Search the listing below for the string "Highlighting" and copy every line where it occurs.

Material for this exercise below:

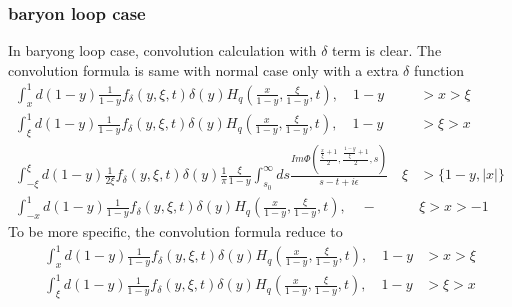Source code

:\documentclass[preprintnumbers,prd,superscriptaddress,preprint]{revtex4-1}
\begin{document}
	\subsubsection{baryon loop case}
	In baryong loop case, convolution calculation with $\delta$ term is clear. The convolution formula is same with normal case only with a extra $\delta$ function 
	\begin{align*}
		\int_{x}^{1}d(1-y)\frac{1}{1-y}f_{\delta}(y,\xi,t)\delta(y)H_{q}(\frac{x}{1-y},\frac{\xi}{1-y},t),\quad1-y & >x>\xi\\
		\int_{\xi}^{1}d(1-y)\frac{1}{1-y}f_{\delta}(y,\xi,t)\delta(y)H_{q}(\frac{x}{1-y},\frac{\xi}{1-y},t),\quad1-y & >\xi>x\\
		\int_{-\xi}^{\xi}d(1-y)\frac{1}{2\xi}f_{\delta}(y,\xi,t)\delta(y)\frac{1}{\pi}\frac{\xi}{1-y}\int_{s_{0}}^{\infty}ds\frac{Im\Phi(\frac{\frac{x}{\xi}+1}{2},\frac{\frac{1-y}{\xi}+1}{2},s)}{s-t+i\epsilon}\quad\xi & >\{1-y,|x|\}\\
		\int_{-x}^{1}d(1-y)\frac{1}{1-y}f_{\delta}(y,\xi,t)\delta(y)H_{q}(\frac{x}{1-y},\frac{\xi}{1-y},t),\quad- & \xi>x>-1
	\end{align*}
	To be more specific, the convolution formula reduce to 
	\begin{align*}
		\int_{x}^{1}d(1-y)\frac{1}{1-y}f_{\delta}(y,\xi,t)\delta(y)H_{q}(\frac{x}{1-y},\frac{\xi}{1-y},t),\quad1-y & >x>\xi\\
		\int_{\xi}^{1}d(1-y)\frac{1}{1-y}f_{\delta}(y,\xi,t)\delta(y)H_{q}(\frac{x}{1-y},\frac{\xi}{1-y},t),\quad1-y & >\xi>x
	\end{align*}
\end{document}
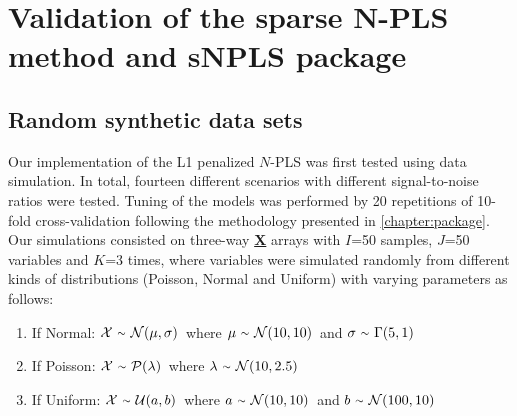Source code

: 
\chapter[Validation of the sparse N-PLS method and sNPLS package]{Validation of the sparse N-PLS method and sNPLS package}



\section{Random synthetic data sets}
Our implementation of the L1 penalized $N$-PLS was first tested using data simulation. In total, fourteen different scenarios with different signal-to-noise ratios were tested. Tuning of the models was performed by 20 repetitions of 10-fold cross-validation following the methodology presented in \autoref{chapter:package}. Our simulations consisted on three-way \textbf{\underline{X}} arrays with $I$=50 samples, $J$=50 variables and $K$=3 times, where variables were simulated randomly from different kinds of distributions (Poisson, Normal and Uniform) with varying parameters as follows:

\begin{enumerate}
    \item If Normal: $\mathcal{X}\ {\raise.17ex\hbox{$\scriptstyle\sim$}}\ \mathcal{N}(\mu, \sigma)$\ where $\mu\ {\raise.17ex\hbox{$\scriptstyle\sim$}}\ \mathcal{N}(10, 10)$\ and $\sigma\ {\raise.17ex\hbox{$\scriptstyle\sim$}}\ \Gamma(5, 1)$
    \item If Poisson: $\mathcal{X}\ {\raise.17ex\hbox{$\scriptstyle\sim$}}\ \mathcal{P}(\lambda)$\ where $\lambda\ {\raise.17ex\hbox{$\scriptstyle\sim$}}\ \mathcal{N}(10, 2.5)$
    \item If Uniform: $\mathcal{X}\ {\raise.17ex\hbox{$\scriptstyle\sim$}}\ \mathcal{U}(a, b)$\ where $a\ {\raise.17ex\hbox{$\scriptstyle\sim$}}\ \mathcal{N}(10, 10)$\ and $b\ {\raise.17ex\hbox{$\scriptstyle\sim$}}\ \mathcal{N}(100, 10)$
\end{enumerate}

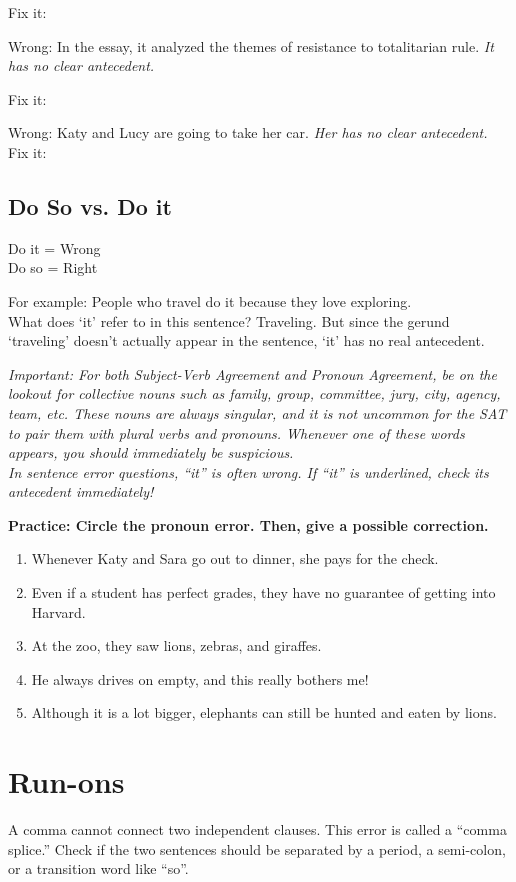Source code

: \documentclass[12pt]{book}
\begin{document}
\bigskip
Fix it: \hrulefill

\bigskip
Wrong: In the essay, it analyzed the themes of resistance to totalitarian rule.
\textit{It has no clear antecedent.}

\bigskip
Fix it: \hrulefill

\bigskip
Wrong: Katy and Lucy are going to take her car.
\textit{Her has no clear antecedent.}
Fix it: \hrulefill

\subsection{Do So vs. Do it}

Do it = Wrong \\
Do so = Right 

\bigskip
For example: People who travel do it because they love exploring.\\
What does `it' refer to in this sentence? Traveling. But since the gerund `traveling' doesn't actually appear in the sentence, `it' has no real antecedent.

\bigskip
\textit{Important:
For both Subject-Verb Agreement and Pronoun Agreement, be on the lookout for collective nouns such as family, group, committee, jury, city, agency, team, etc. These nouns are always singular, and it is not uncommon for the SAT to pair them with plural verbs and pronouns. Whenever one of these words appears, you should immediately be suspicious.\\
In sentence error questions, ``it'' is often wrong.  If ``it'' is underlined, check its antecedent immediately!}

\bigskip
\textbf{Practice: Circle the pronoun error. Then, give a possible correction.}
\begin{enumerate}
\item{Whenever Katy and Sara go out to dinner, she pays for the check.}
\item{Even if a student has perfect grades, they have no guarantee of getting into Harvard.}
\item{At the zoo, they saw lions, zebras, and giraffes.}
\item{He always drives on empty, and this really bothers me!}
\item{Although it is a lot bigger, elephants can still be hunted and eaten by lions.}
\end{enumerate}


\section{Run-ons}
A comma cannot connect two independent clauses.  This error is called a ``comma splice.'' Check if the two sentences should be separated by a period, a semi-colon, or a transition word like ``so''.
\end{document}
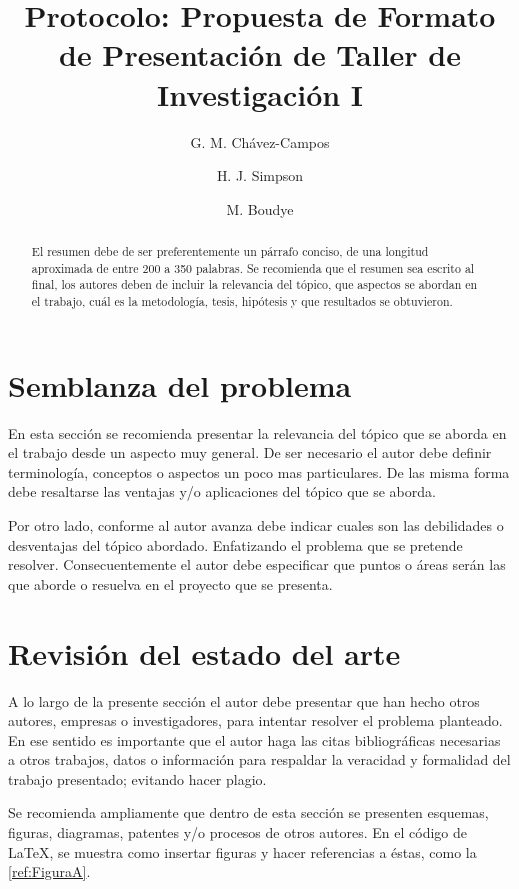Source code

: \documentclass[twocolumns]{IEEEtran}
\title{Protocolo: Propuesta de Formato de Presentación de Taller de Investigación I}
\author[1]{G. M. Chávez-Campos}
\author[2]{H. J. Simpson}
\author[2]{M. Boudye}
\affil[1]{Departamento de Ingeniería Electrónica, Instituto Tecnológico de Morelia}
\affil[2]{Twenty Century Fox}
\begin{document}
\maketitle %
\begin{abstract}
El resumen debe de ser preferentemente un párrafo conciso, de una longitud aproximada de entre 200 a 350 palabras. Se recomienda que el resumen sea escrito al final, los autores deben de incluir la relevancia del tópico, que aspectos se abordan en el trabajo, cuál es la metodología, tesis, hipótesis y que resultados se obtuvieron.
\end{abstract}
\section{Semblanza del problema}

En esta sección se recomienda presentar la relevancia del tópico que se aborda en el trabajo desde un aspecto muy general. De ser necesario el autor debe definir terminología, conceptos o aspectos un poco mas particulares. De las misma forma debe resaltarse las ventajas y/o aplicaciones del tópico que se aborda.

Por otro lado, conforme al autor avanza debe indicar cuales son las debilidades o desventajas del tópico abordado. Enfatizando el problema que se pretende resolver. Consecuentemente el autor debe especificar que puntos o áreas serán las que aborde o resuelva en el proyecto que se presenta.

\section{Revisión del estado del arte}

A lo largo de la presente sección el autor debe presentar que han hecho otros autores, empresas o investigadores, para intentar resolver el problema planteado. En ese sentido es importante que el autor haga las citas bibliográficas necesarias a otros trabajos, datos o información para respaldar la veracidad y formalidad del trabajo presentado; evitando hacer plagio\cite{Chavez-Campos2016}\cite{pascual199012}.

Se recomienda ampliamente que dentro de esta sección se presenten esquemas, figuras, diagramas, patentes y/o procesos de otros autores. En el código de \LaTeX{}, se muestra como insertar figuras y hacer referencias a éstas, como la \figurename{} \ref{ref:FiguraA}. 
\end{document}
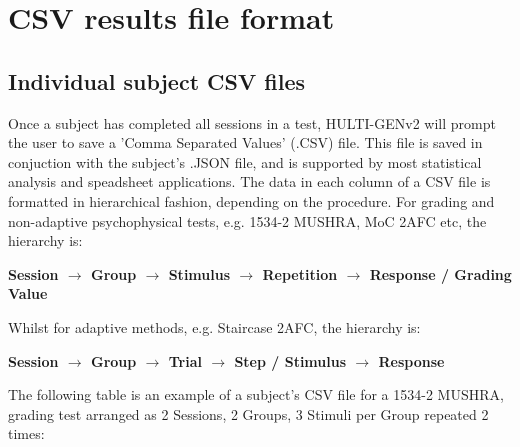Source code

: \chapter{CSV results file format}

\section{Individual subject CSV files}

Once a subject has completed all sessions in a test, HULTI-GENv2 will prompt the user to save a 'Comma Separated Values' (.CSV) file. This file is saved in conjuction with the subject's .JSON file, and is supported by most statistical analysis and speadsheet applications. The data in each column of a CSV file is formatted in hierarchical fashion, depending on the procedure. For grading and non-adaptive psychophysical tests, e.g. 1534-2 MUSHRA, MoC 2AFC etc, the hierarchy is:

\begin{center}
	\textbf{Session $\rightarrow$ Group $\rightarrow$ Stimulus $\rightarrow$ Repetition $\rightarrow$ Response / Grading Value}
\end{center}
\noindent
Whilst for adaptive methods, e.g. Staircase 2AFC, the hierarchy is:

\begin{center}
	\textbf{Session $\rightarrow$ Group $\rightarrow$ Trial $\rightarrow$ Step / Stimulus $\rightarrow$ Response}
\end{center}
\pagebreak
The following table is an example of a subject's CSV file for a 1534-2 MUSHRA, grading test arranged as 2 Sessions, 2 Groups, 3 Stimuli per Group repeated 2 times:

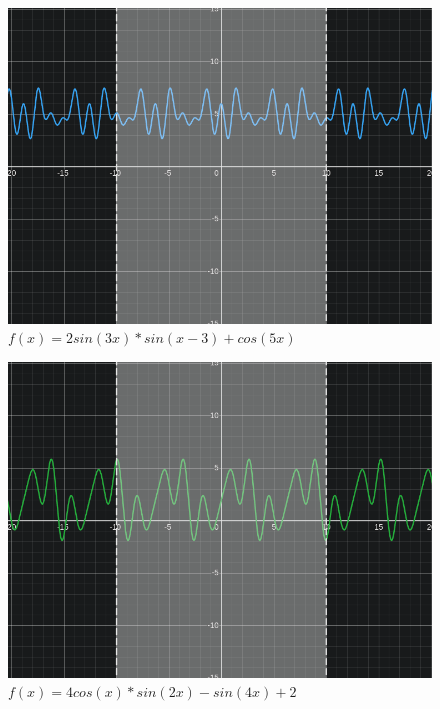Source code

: \documentclass{article}
\begin{document}
\begin{figure}[H]
    \centering
    \includegraphics[width=\textwidth]{"../assets/f_2.png"}
    \caption{$f(x) = 2sin(3x) * sin(x-3) + cos(5x)$}
    \label{fig:f_2}
\end{figure}
\begin{figure}[H]
    \centering
    \includegraphics[width=\textwidth]{"../assets/f_3.png"}
    \caption{$f(x) = 4cos(x) * sin(2x) - sin(4x) + 2$}
    \label{fig:f_3}
\end{figure}
\end{document}
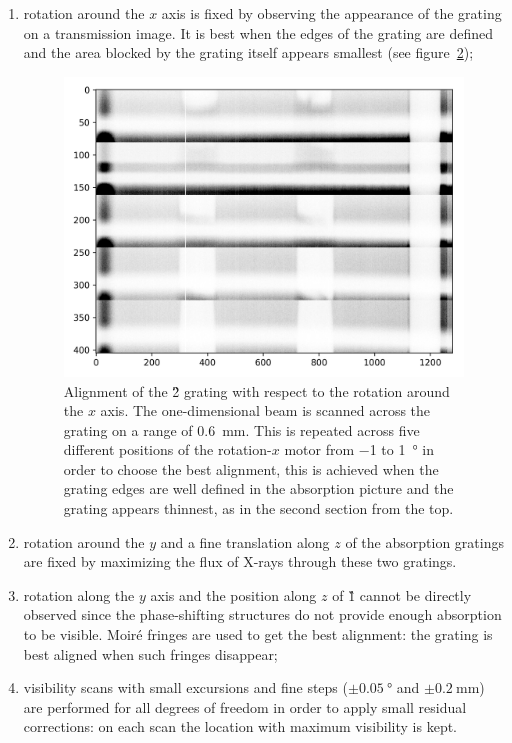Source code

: \begin{enumerate}
\begin{figure}[htb]
            \label{fig:alignment-z}
        \end{figure}
    \item rotation around the $x$ axis is fixed by observing the appearance
        of the grating on a transmission image. It is best when the edges of
        the grating are defined and the area blocked by the grating itself
        appears smallest (see figure~\ref{fig:alignment-x});
        \begin{figure}[htb]
            \centering
            \includegraphics[width=\textwidth]{gfx/alignment-rot-x.png}
            \caption{Alignment of the \G2 grating with respect to the rotation
            around the $x$ axis. The one-dimensional beam is scanned across the
            grating on a range of \SI{0.6}{\milli\metre}. This is repeated across
            five different positions of the rotation-$x$ motor from \num{-1} to
            \SI{+1}{\degree} in order to choose the
            best alignment, this is achieved when the grating edges are well defined in
            the absorption picture and the grating appears thinnest, as in the second
        section from the top.}
            \label{fig:alignment-x}
        \end{figure}
    \item rotation around the $y$ and a fine translation along $z$ of the
        absorption gratings are fixed by maximizing the flux of X-rays
        through these two gratings.
    \item rotation along the $y$ axis and the position along $z$
        of \G{1} cannot be directly observed since the phase-shifting
        structures do not provide enough absorption to be visible.
        Moir\'e fringes are used to get the best alignment: the grating is
        best aligned when such fringes disappear;
    \item visibility scans with small excursions and fine steps
        ($\pm\SI{0.05}{\degree}$ and $\pm\SI{0.2}{\milli\meter}$) are
        performed for all degrees of freedom in order to apply small
        residual corrections: on each scan the location with maximum
        visibility is kept.
\end{enumerate}

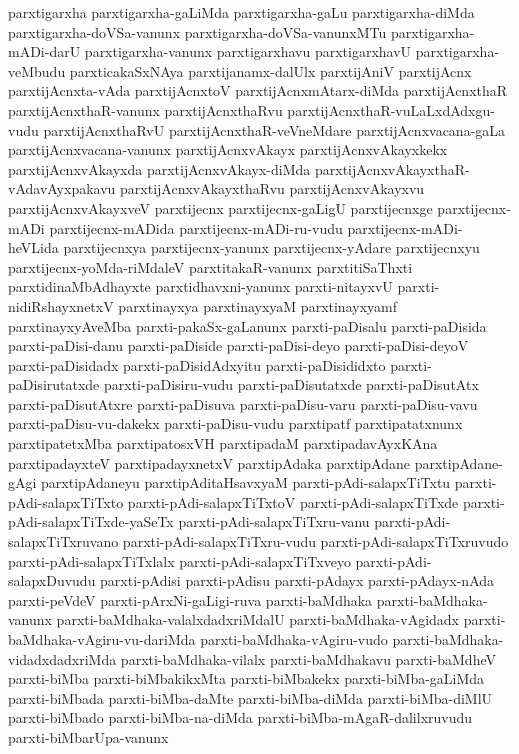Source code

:{parxtigarxha
parxtigarxha-gaLiMda
parxtigarxha-gaLu
parxtigarxha-diMda
parxtigarxha-doVSa-vanunx
parxtigarxha-doVSa-vanunxMTu
parxtigarxha-mADi-darU
parxtigarxha-vanunx
parxtigarxhavu
parxtigarxhavU
parxtigarxha-veMbudu
parxticakaSxNAya
parxtijanamx-dalUlx
parxtijAniV
parxtijAcnx
parxtijAcnxta-vAda
parxtijAcnxtoV
parxtijAcnxmAtarx-diMda
parxtijAcnxthaR
parxtijAcnxthaR-vanunx
parxtijAcnxthaRvu
parxtijAcnxthaR-vuLaLxdAdxgu-vudu
parxtijAcnxthaRvU
parxtijAcnxthaR-veVneMdare
parxtijAcnxvacana-gaLa
parxtijAcnxvacana-vanunx
parxtijAcnxvAkayx
parxtijAcnxvAkayxkekx
parxtijAcnxvAkayxda
parxtijAcnxvAkayx-diMda
parxtijAcnxvAkayxthaR-vAdavAyxpakavu
parxtijAcnxvAkayxthaRvu
parxtijAcnxvAkayxvu
parxtijAcnxvAkayxveV
parxtijecnx
parxtijecnx-gaLigU
parxtijecnxge
parxtijecnx-mADi
parxtijecnx-mADida
parxtijecnx-mADi-ru-vudu
parxtijecnx-mADi-heVLida
parxtijecnxya
parxtijecnx-yanunx
parxtijecnx-yAdare
parxtijecnxyu
parxtijecnx-yoMda-riMdaleV
parxtitakaR-vanunx
parxtitiSaThxti
parxtidinaMbAdhayxte
parxtidhavxni-yanunx
parxti-nitayxvU
parxti-nidiRshayxnetxV
parxtinayxya
parxtinayxyaM
parxtinayxyamf
parxtinayxyAveMba
parxti-pakaSx-gaLanunx
parxti-paDisalu
parxti-paDisida
parxti-paDisi-danu
parxti-paDiside
parxti-paDisi-deyo
parxti-paDisi-deyoV
parxti-paDisidadx
parxti-paDisidAdxyitu
parxti-paDisididxto
parxti-paDisirutatxde
parxti-paDisiru-vudu
parxti-paDisutatxde
parxti-paDisutAtx
parxti-paDisutAtxre
parxti-paDisuva
parxti-paDisu-varu
parxti-paDisu-vavu
parxti-paDisu-vu-dakekx
parxti-paDisu-vudu
parxtipatf
parxtipatatxnunx
parxtipatetxMba
parxtipatosxVH
parxtipadaM
parxtipadavAyxKAna
parxtipadayxteV
parxtipadayxnetxV
parxtipAdaka
parxtipAdane
parxtipAdane-gAgi
parxtipAdaneyu
parxtipAditaHsavxyaM
parxti-pAdi-salapxTiTxtu
parxti-pAdi-salapxTiTxto
parxti-pAdi-salapxTiTxtoV
parxti-pAdi-salapxTiTxde
parxti-pAdi-salapxTiTxde-yaSeTx
parxti-pAdi-salapxTiTxru-vanu
parxti-pAdi-salapxTiTxruvano
parxti-pAdi-salapxTiTxru-vudu
parxti-pAdi-salapxTiTxruvudo
parxti-pAdi-salapxTiTxlalx
parxti-pAdi-salapxTiTxveyo
parxti-pAdi-salapxDuvudu
parxti-pAdisi
parxti-pAdisu
parxti-pAdayx
parxti-pAdayx-nAda
parxti-peVdeV
parxti-pArxNi-gaLigi-ruva
parxti-baMdhaka
parxti-baMdhaka-vanunx
parxti-baMdhaka-valalxdadxriMdalU
parxti-baMdhaka-vAgidadx
parxti-baMdhaka-vAgiru-vu-dariMda
parxti-baMdhaka-vAgiru-vudo
parxti-baMdhaka-vidadxdadxriMda
parxti-baMdhaka-vilalx
parxti-baMdhakavu
parxti-baMdheV
parxti-biMba
parxti-biMbakikxMta
parxti-biMbakekx
parxti-biMba-gaLiMda
parxti-biMbada
parxti-biMba-daMte
parxti-biMba-diMda
parxti-biMba-diMlU
parxti-biMbado
parxti-biMba-na-diMda
parxti-biMba-mAgaR-dalilxruvudu
parxti-biMbarUpa-vanunx
}
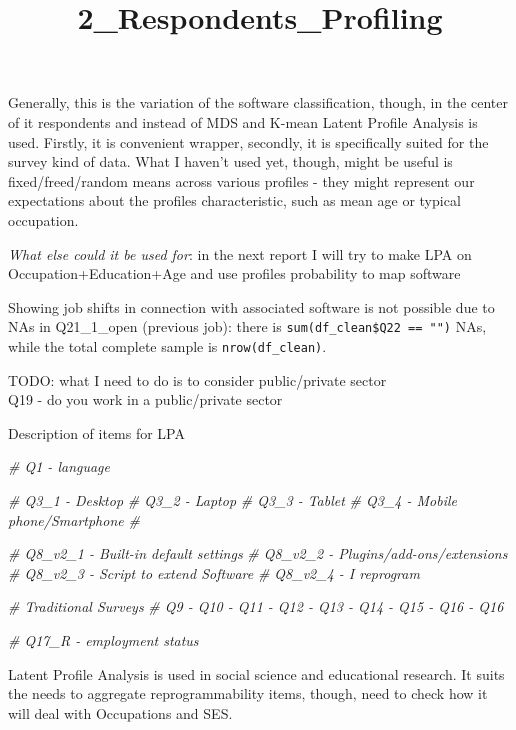 \documentclass[]{article}
\title{2\_Respondents\_Profiling}
\author{}
\date{}
\newenvironment{Shaded}{\begin{snugshade}}{\end{snugshade}}
\newcommand{\CommentTok}[1]{\textcolor[rgb]{0.56,0.35,0.01}{\textit{{#1}}}}
\begin{document}
\maketitle

Generally, this is the variation of the software classification, though,
in the center of it respondents and instead of MDS and K-mean Latent
Profile Analysis is used. Firstly, it is convenient wrapper, secondly,
it is specifically suited for the survey kind of data. What I haven't
used yet, though, might be useful is fixed/freed/random means across
various profiles - they might represent our expectations about the
profiles characteristic, such as mean age or typical occupation.

\emph{What else could it be used for}: in the next report I will try to
make LPA on Occupation+Education+Age and use profiles probability to map
software

Showing job shifts in connection with associated software is not
possible due to NAs in Q21\_1\_open (previous job): there is
\texttt{sum(df\_clean\$Q22\ ==\ "")} NAs, while the total complete
sample is \texttt{nrow(df\_clean)}.

TODO: what I need to do is to consider public/private sector\\
Q19 - do you work in a public/private sector

Description of items for LPA

\begin{Shaded}
\begin{Highlighting}[]
\CommentTok{# Q1 - language}

\CommentTok{# Q3_1 - Desktop}
\CommentTok{# Q3_2 - Laptop}
\CommentTok{# Q3_3 - Tablet}
\CommentTok{# Q3_4 - Mobile phone/Smartphone}
\CommentTok{#}

\CommentTok{# Q8_v2_1 - Built-in default settings}
\CommentTok{# Q8_v2_2 - Plugins/add-ons/extensions}
\CommentTok{# Q8_v2_3 - Script to extend Software}
\CommentTok{# Q8_v2_4 - I reprogram}

\CommentTok{# Traditional Surveys}
\CommentTok{# Q9 - Q10 - Q11 - Q12 - Q13 - Q14 - Q15 - Q16 - Q16}

\CommentTok{# Q17_R - employment status}
\end{Highlighting}
\end{Shaded}

Latent Profile Analysis is used in social science and educational
research. It suits the needs to aggregate reprogrammability items,
though, need to check how it will deal with Occupations and SES.
\end{document}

End of Material for this exercise.

> **Answer box**
\begin{Highlighting}[]
\end{Highlighting}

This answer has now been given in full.